== TRAVAIL DEMANDÉ ==
• A. Recopiez à l’identique le passage du texte sur le Secteur des Polycliniques allant de « 4.13) La fonction » jusqu’à « et clinique d’anesthésiologie. » inclus.
• B. Selon le texte sur le Secteur des Polycliniques, qu’est-ce qui a empêché de mener à bout la politique d’assistance auprès des familles et du milieu social des patients ?
• C. Prolongez le texte sur le Secteur des Polycliniques au-delà de sa dernière phrase.

== TEXTE À ÉTUDIER ==

------

4.13) La fonction de l’ancienneté : le Secteur des Polycliniques.

L’analyse du Secteur des Polycliniques nous montre un des secteurs qui se voient le plus affecté par les conditions d’infrastructure matérielle de l’Hôpital. Dans ce secteur travaillent 4 infirmières diplômées et 37 infirmières auxiliaires et participent aussi des étudiants en médecine, psychologie et administration. La tâche du chef du Secteur consiste à coordonner le travail d’une équipe d’infirmières diplômées et auxiliaires du 1er et du 7e étage de l’hôpital qui comprend : clinique psychiatrique, neurologique, urologique, odontologique, trois polycliniques de chirurgie, trois cliniques médicales, dermatologie, cardiologie et clinique d’anesthésiologie.

Comme nous l’avons constaté dans le Service des Urgences, chez les infirmières du Secteur des Polycliniques il y a tendance à faire un travail plus administratif que d’assistance comme conséquence de la complexité croissante imposée par la distribution du personnel. S’il est vrai que le secteur s’était proposé comme but de développer une politique d’assistance en travaillant avec les familles et avec le milieu social des patients, les insuffisances budgétaires de l’hôpital ont empêché de mener à bout ce projet. L’excès de travail oblige les infirmières à remplir d’autres tâches comme le nettoyage ou la confection de registres médicaux. Tout cela mène à une multiplication des tâches, ce qui constitue une source de risques.

------

Données

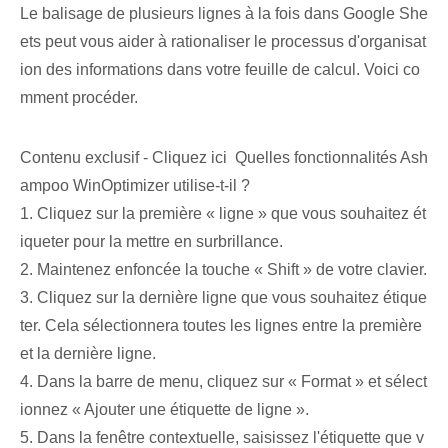
Le balisage de plusieurs lignes à la fois dans Google She
ets peut vous aider à rationaliser le processus d'organisat
ion des informations dans votre feuille de calcul. Voici co
mment procéder.
Contenu exclusif - Cliquez ici Quelles fonctionnalités Ash
ampoo WinOptimizer utilise-t-il ?
1. Cliquez sur la première « ligne » que vous souhaitez ét
iqueter pour la mettre en surbrillance.
2. ⁢Maintenez enfoncée la touche « Shift » de votre clavier.
3. Cliquez sur la dernière ligne que vous souhaitez étique
ter. Cela sélectionnera toutes les lignes entre la première
et la dernière ligne.
4. Dans la barre de menu⁤, cliquez sur « Format »⁢ et​ sélect
ionnez « Ajouter une étiquette de ligne ».
5.‌ Dans la ⁢fenêtre contextuelle, saisissez l'étiquette que v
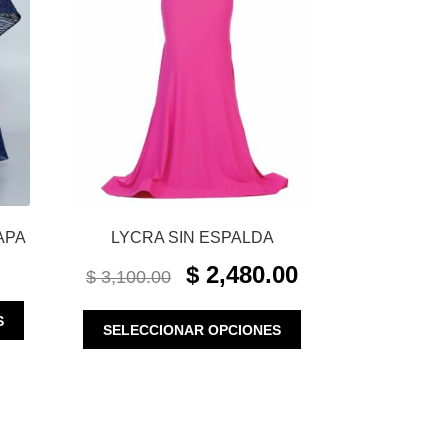
APA
LYCRA SIN ESPALDA
ORIGINAL
CURRENT
$
2,480.00
$
3,100.00
PRICE
PRICE
WAS:
IS:
ESTE
ESTE
S
SELECCIONAR OPCIONES
$ 3,100.00.
$ 2,480.00.
PRODUCTO
PRODUCTO
TIENE
TIENE
MÚLTIPLES
MÚLTIPLES
VARIANTES.
VARIANTES.
LAS
LAS
OPCIONES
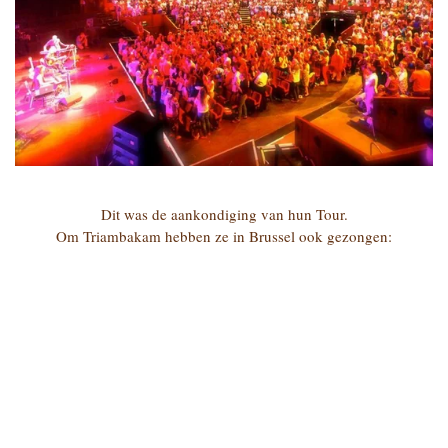
Dit was de aankondiging van hun Tour.
Om Triambakam hebben ze in Brussel ook gezongen:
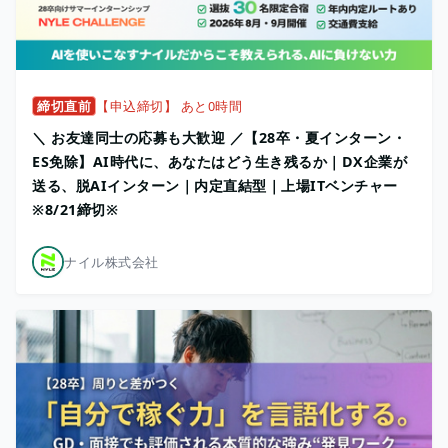
締切直前
【申込締切】 あと0時間
＼ お友達同士の応募も大歓迎 ／【28卒・夏インターン・
ES免除】AI時代に、あなたはどう生き残るか｜DX企業が
送る、脱AIインターン｜内定直結型｜上場ITベンチャー
※8/21締切※
ナイル株式会社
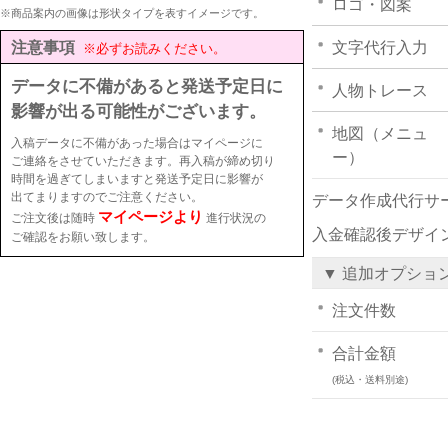
ロゴ・図案
※商品案内の画像は形状タイプを表すイメージです。
注意事項
文字代行入力
※必ずお読みください。
データに不備があると発送予定日に
人物トレース
影響が出る可能性がございます。
地図（メニュ
入稿データに不備があった場合はマイページに
ー）
ご連絡をさせていただきます。再入稿が締め切り
時間を過ぎてしまいますと発送予定日に影響が
出てまりますのでご注意ください。
データ作成代行サ
マイページより
ご注文後は随時
進行状況の
入金確認後デザイ
ご確認をお願い致します。
▼ 追加オプショ
注文件数
合計金額
(税込・送料別途)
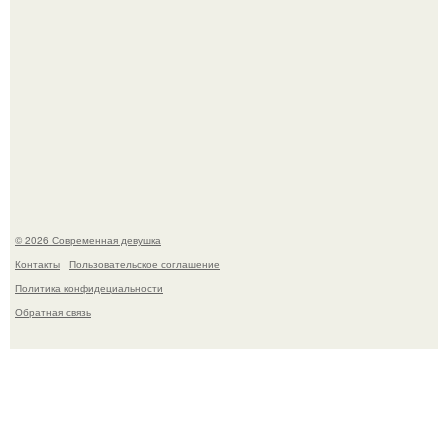
Джастин и хейли бибер, которые в прошлом месяце
отметили восьмую годовщину помолвки, показали новые
фото с совместного отдыха.
© 2026 Современная девушка
Контакты
Пользовательское соглашение
Политика конфидециальности
Обратная связь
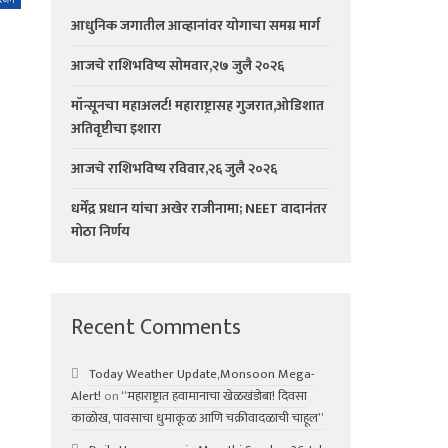
आधुनिक जगातील आव्हानांवर योगाचा समग्र मार्ग
आजचे राशिभविष्य सोमवार,२७ जुलै २०२६
मॉन्सूनचा महाअलर्ट! महाराष्ट्रासह गुजरात,ओडिशात
अतिवृष्टीचा इशारा
आजचे राशिभविष्य रविवार,२६ जुलै २०२६
धर्मेंद्र प्रधान यांचा अखेर राजीनामा; NEET वादानंतर
मोठा निर्णय
Recent Comments
Today Weather Update,Monsoon Mega-
Alert!
on
“महाराष्ट्रात हवामानाचा खेळखंडोबा! दिवसा
काळोख, पावसाचा धुमाकूळ आणि चक्रीवादळाची चाहूल”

------

== VOS RÉPONSES ==
• A.
4.13) La fonction de l’ancienneté : le Secteur des Polycliniques.

L’analyse du Secteur des Polycliniques nous montre un des secteurs qui se voient le plus affecté par les conditions d’infrastructure matérielle de l’Hôpital. Dans ce secteur travaillent 4 infirmières diplômées et 37 infirmières auxiliaires et participent aussi des étudiants en médecine, psychologie et administration. La tâche du chef du Secteur consiste à coordonner le travail d’une équipe d’infirmières diplômées et auxiliaires du 1er et du 7e étage de l’hôpital qui comprend : clinique psychiatrique, neurologique, urologique, odontologique, trois polycliniques de chirurgie, trois cliniques médicales, dermatologie, cardiologie et clinique d’anesthésiologie.

• B. Les insuffisances budgétaires de l’hôpital.

• C.
La principale zone de risque du secteur est liée à l’infrastructure et aux conditions du travail. C’est le secteur qui semble travailler dans les pires conditions de tout l’Hôpital. Les conduites d’eau se bouchent et, les jours de pluie, le personnel travaille les pieds dans l’eau. Les eaux d’égout débordent aussi, la lumière est insuffisante et il y a risque de courts-circuits. Le grand nombre de patients empêche l’annulation des consultations quand il y a des problèmes dans l’infrastructure. Il est normal de voir des patients déprimés et avec des troubles psychiatriques qui reçoivent leur consultation dans des endroits lugubres, mal éclairés, où l’eau pénètre. Certaines cliniques jouissent de conditions relativement plus favorables car elles reçoivent le soleil.

Malgré les conditions déplorables du travail, les niveaux d’absentéisme dans ce secteur sont inférieurs aux autres. Le secteur est formé par des travailleurs qui ont été transférés à la suite de problèmes de conduite. Cependant, le fait d’affronter des conditions de travail défavorables, semble créer une ambiance de travail et un lien émotionnel spéciaux. L’ancienneté constitue aussi un facteur positif pour l’exécution du travail dans la mesure où les générations plus vieilles ont assimilé plus que les jeunes la mystique de l’“ Hospital de Clínicas ”, où prédomine l’image d’une institution qui remplit une fonction sociale remarquable en ce qui concerne l’assistance et la formation. Le développement de cette image est associé à de complexes processus politiques et idéologiques, très importants dans les années 1960 et au début des années 1970 ; il est évident alors que ce sentiment soit plus fort chez les travailleurs les plus anciens.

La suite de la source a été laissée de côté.